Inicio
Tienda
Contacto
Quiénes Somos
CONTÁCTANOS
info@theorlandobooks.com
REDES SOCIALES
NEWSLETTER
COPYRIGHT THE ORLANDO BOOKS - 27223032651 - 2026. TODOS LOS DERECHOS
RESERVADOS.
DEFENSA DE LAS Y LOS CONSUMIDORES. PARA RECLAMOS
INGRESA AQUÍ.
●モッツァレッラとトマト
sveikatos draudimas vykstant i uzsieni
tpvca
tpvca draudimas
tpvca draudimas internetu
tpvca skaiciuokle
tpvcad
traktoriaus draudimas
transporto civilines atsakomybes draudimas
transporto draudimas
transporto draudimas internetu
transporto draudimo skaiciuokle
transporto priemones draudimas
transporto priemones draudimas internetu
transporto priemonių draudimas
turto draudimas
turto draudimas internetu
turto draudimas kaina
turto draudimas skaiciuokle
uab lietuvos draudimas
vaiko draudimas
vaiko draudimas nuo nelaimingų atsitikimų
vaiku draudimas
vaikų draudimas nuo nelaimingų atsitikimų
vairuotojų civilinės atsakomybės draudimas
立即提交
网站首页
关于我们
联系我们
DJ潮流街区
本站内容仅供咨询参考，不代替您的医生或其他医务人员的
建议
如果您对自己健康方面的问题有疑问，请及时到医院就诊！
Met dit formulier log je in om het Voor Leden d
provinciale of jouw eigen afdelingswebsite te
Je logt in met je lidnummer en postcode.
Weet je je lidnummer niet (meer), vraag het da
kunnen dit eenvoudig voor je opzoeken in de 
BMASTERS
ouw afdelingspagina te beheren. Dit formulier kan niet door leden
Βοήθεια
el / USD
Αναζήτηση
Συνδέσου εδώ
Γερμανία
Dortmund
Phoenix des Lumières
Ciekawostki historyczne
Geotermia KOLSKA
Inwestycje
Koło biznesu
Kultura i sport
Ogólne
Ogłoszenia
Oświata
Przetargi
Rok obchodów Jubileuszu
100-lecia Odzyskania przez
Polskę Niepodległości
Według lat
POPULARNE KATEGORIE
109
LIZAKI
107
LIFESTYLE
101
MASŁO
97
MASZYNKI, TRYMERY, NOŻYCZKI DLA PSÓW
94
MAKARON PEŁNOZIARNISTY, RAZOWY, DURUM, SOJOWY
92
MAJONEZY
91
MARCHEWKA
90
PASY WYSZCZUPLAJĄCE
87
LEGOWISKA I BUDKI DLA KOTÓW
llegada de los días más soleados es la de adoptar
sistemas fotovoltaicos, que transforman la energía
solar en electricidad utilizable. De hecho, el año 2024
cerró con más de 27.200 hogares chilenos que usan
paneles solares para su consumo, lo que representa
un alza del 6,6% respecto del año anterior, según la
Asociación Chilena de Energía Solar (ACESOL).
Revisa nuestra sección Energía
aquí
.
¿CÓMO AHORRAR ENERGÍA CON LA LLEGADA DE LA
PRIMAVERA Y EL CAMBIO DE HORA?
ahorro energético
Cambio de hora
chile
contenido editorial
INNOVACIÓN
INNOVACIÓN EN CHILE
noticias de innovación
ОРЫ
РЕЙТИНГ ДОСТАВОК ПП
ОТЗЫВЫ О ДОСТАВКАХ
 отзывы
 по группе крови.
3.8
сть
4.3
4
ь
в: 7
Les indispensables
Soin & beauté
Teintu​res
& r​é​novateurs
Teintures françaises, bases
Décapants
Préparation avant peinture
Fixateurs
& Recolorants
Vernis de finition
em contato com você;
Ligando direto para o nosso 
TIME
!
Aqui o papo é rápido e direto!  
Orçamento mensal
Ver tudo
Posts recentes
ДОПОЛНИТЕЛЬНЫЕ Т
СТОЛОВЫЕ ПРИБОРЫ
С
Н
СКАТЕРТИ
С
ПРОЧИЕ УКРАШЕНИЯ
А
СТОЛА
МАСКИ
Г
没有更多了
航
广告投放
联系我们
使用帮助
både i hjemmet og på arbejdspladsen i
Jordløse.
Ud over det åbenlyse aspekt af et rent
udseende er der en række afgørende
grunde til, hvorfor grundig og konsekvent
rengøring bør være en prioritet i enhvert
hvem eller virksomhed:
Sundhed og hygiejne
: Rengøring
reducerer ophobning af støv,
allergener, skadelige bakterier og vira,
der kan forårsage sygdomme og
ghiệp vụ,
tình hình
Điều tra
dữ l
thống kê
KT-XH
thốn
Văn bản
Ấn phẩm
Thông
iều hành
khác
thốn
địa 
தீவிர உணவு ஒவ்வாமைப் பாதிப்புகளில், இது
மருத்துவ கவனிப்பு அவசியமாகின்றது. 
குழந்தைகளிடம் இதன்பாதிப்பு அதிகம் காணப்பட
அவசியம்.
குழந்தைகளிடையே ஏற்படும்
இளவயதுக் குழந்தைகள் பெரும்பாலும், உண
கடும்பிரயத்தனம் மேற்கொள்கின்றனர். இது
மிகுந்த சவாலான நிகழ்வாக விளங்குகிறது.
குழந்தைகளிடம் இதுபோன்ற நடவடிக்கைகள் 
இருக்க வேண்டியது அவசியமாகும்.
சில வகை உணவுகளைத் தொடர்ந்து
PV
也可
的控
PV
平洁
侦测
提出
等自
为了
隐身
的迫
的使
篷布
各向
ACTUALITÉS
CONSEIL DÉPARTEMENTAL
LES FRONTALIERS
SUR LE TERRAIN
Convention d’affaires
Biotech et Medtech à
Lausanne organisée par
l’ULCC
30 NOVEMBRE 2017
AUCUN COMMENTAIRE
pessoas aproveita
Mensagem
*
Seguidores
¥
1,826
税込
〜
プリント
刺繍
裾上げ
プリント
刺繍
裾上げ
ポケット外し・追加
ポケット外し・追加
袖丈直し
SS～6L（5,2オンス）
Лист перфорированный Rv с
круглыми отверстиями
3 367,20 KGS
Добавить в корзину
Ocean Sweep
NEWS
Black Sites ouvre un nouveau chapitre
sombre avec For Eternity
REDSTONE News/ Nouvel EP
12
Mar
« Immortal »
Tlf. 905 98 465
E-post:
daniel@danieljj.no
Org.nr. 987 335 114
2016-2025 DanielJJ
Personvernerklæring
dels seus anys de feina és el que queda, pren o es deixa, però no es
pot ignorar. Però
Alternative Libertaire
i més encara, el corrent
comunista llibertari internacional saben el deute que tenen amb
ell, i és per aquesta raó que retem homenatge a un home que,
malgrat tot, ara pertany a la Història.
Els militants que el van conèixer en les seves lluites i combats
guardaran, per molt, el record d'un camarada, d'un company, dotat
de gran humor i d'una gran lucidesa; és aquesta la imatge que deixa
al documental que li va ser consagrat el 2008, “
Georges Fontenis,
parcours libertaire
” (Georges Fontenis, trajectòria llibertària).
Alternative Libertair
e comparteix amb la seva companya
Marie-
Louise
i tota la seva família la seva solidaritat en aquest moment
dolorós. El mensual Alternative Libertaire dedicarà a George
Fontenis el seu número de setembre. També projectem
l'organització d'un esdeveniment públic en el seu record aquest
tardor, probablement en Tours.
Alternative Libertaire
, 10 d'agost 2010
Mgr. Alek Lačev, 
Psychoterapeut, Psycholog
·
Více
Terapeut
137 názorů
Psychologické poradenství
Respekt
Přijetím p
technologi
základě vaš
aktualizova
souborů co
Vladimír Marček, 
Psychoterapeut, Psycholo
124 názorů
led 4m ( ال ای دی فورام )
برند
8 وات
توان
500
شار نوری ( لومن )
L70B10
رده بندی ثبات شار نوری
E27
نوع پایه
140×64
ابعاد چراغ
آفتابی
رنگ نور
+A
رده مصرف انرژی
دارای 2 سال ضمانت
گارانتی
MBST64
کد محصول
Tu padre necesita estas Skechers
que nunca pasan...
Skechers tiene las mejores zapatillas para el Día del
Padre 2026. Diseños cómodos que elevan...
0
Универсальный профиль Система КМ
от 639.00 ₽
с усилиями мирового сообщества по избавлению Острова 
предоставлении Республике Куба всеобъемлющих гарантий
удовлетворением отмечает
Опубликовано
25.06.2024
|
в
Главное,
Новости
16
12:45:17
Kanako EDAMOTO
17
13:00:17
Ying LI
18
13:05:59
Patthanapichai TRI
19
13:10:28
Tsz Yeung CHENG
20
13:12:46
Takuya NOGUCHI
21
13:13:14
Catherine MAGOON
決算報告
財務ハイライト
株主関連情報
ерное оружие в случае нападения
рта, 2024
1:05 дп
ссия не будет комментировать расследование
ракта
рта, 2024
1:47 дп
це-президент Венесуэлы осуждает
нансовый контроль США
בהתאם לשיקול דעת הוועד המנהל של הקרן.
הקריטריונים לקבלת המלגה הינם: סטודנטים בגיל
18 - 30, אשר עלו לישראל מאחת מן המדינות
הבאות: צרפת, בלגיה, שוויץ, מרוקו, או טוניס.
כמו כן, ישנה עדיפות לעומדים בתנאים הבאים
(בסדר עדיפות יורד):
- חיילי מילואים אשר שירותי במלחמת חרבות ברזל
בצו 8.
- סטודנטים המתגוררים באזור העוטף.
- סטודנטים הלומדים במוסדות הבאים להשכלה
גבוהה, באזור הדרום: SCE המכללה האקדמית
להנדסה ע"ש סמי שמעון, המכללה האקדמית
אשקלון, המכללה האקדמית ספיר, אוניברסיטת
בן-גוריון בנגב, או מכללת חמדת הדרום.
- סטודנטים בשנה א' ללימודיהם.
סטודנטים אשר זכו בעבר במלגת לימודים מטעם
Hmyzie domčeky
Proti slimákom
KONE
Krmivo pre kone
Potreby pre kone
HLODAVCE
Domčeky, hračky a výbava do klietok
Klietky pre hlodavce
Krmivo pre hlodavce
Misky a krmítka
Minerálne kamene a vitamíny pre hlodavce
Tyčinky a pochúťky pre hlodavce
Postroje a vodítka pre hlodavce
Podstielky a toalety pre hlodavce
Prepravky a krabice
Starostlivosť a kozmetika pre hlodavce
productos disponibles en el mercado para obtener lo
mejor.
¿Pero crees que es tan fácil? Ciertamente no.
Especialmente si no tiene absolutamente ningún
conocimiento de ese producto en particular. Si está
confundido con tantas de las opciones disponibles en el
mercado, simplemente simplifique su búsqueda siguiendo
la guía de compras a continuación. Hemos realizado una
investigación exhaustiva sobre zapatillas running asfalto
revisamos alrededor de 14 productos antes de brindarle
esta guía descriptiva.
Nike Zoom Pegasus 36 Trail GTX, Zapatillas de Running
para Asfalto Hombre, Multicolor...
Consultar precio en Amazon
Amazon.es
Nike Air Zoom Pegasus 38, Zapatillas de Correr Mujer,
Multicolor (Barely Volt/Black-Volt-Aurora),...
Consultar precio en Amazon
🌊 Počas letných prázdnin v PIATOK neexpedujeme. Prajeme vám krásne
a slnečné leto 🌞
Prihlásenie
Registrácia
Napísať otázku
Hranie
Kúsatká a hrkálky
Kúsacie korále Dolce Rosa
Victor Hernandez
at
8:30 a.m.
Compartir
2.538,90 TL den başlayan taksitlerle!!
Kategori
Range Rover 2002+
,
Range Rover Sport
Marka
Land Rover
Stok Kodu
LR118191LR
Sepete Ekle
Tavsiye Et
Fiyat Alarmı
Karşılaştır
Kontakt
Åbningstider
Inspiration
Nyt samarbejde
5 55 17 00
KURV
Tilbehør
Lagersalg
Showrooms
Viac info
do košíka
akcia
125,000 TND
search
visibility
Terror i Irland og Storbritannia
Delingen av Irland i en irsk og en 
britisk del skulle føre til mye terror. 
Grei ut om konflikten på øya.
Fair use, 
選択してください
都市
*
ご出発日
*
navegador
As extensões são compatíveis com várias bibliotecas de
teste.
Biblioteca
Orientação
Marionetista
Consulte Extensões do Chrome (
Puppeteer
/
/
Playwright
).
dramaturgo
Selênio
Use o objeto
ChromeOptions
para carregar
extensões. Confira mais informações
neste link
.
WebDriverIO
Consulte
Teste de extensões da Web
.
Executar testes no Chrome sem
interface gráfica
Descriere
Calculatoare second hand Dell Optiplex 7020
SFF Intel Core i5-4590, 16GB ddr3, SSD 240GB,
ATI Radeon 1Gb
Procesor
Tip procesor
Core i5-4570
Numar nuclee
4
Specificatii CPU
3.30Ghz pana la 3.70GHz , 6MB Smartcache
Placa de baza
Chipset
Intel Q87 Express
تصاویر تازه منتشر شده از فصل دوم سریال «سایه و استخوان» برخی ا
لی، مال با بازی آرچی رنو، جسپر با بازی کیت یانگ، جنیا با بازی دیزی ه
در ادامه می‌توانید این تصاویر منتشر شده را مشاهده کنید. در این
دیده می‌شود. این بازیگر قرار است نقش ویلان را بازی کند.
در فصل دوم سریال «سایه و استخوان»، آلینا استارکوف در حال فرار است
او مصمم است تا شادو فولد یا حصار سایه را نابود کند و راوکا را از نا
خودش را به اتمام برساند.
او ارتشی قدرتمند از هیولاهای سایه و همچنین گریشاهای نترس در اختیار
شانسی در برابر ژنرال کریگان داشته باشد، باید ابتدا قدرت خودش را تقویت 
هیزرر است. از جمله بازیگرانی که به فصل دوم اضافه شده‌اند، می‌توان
________________________
- **Work required**: From the top of the material above, please transcribe each line exactly. Include the line with "llegada de los" and end there.

- **Output for this exercise**:
Inicio
Tienda
Contacto
Quiénes Somos
CONTÁCTANOS
info@theorlandobooks.com
REDES SOCIALES
NEWSLETTER
COPYRIGHT THE ORLANDO BOOKS - 27223032651 - 2026. TODOS LOS DERECHOS
RESERVADOS.
DEFENSA DE LAS Y LOS CONSUMIDORES. PARA RECLAMOS
INGRESA AQUÍ.
●モッツァレッラとトマト
sveikatos draudimas vykstant i uzsieni
tpvca
tpvca draudimas
tpvca draudimas internetu
tpvca skaiciuokle
tpvcad
traktoriaus draudimas
transporto civilines atsakomybes draudimas
transporto draudimas
transporto draudimas internetu
transporto draudimo skaiciuokle
transporto priemones draudimas
transporto priemones draudimas internetu
transporto priemonių draudimas
turto draudimas
turto draudimas internetu
turto draudimas kaina
turto draudimas skaiciuokle
uab lietuvos draudimas
vaiko draudimas
vaiko draudimas nuo nelaimingų atsitikimų
vaiku draudimas
vaikų draudimas nuo nelaimingų atsitikimų
vairuotojų civilinės atsakomybės draudimas
立即提交
网站首页
关于我们
联系我们
DJ潮流街区
本站内容仅供咨询参考，不代替您的医生或其他医务人员的
建议
如果您对自己健康方面的问题有疑问，请及时到医院就诊！
Met dit formulier log je in om het Voor Leden d
provinciale of jouw eigen afdelingswebsite te
Je logt in met je lidnummer en postcode.
Weet je je lidnummer niet (meer), vraag het da
kunnen dit eenvoudig voor je opzoeken in de 
BMASTERS
ouw afdelingspagina te beheren. Dit formulier kan niet door leden
Βοήθεια
el / USD
Αναζήτηση
Συνδέσου εδώ
Γερμανία
Dortmund
Phoenix des Lumières
Ciekawostki historyczne
Geotermia KOLSKA
Inwestycje
Koło biznesu
Kultura i sport
Ogólne
Ogłoszenia
Oświata
Przetargi
Rok obchodów Jubileuszu
100-lecia Odzyskania przez
Polskę Niepodległości
Według lat
POPULARNE KATEGORIE
109
LIZAKI
107
LIFESTYLE
101
MASŁO
97
MASZYNKI, TRYMERY, NOŻYCZKI DLA PSÓW
94
MAKARON PEŁNOZIARNISTY, RAZOWY, DURUM, SOJOWY
92
MAJONEZY
91
MARCHEWKA
90
PASY WYSZCZUPLAJĄCE
87
LEGOWISKA I BUDKI DLA KOTÓW
llegada de los días más soleados es la de adoptar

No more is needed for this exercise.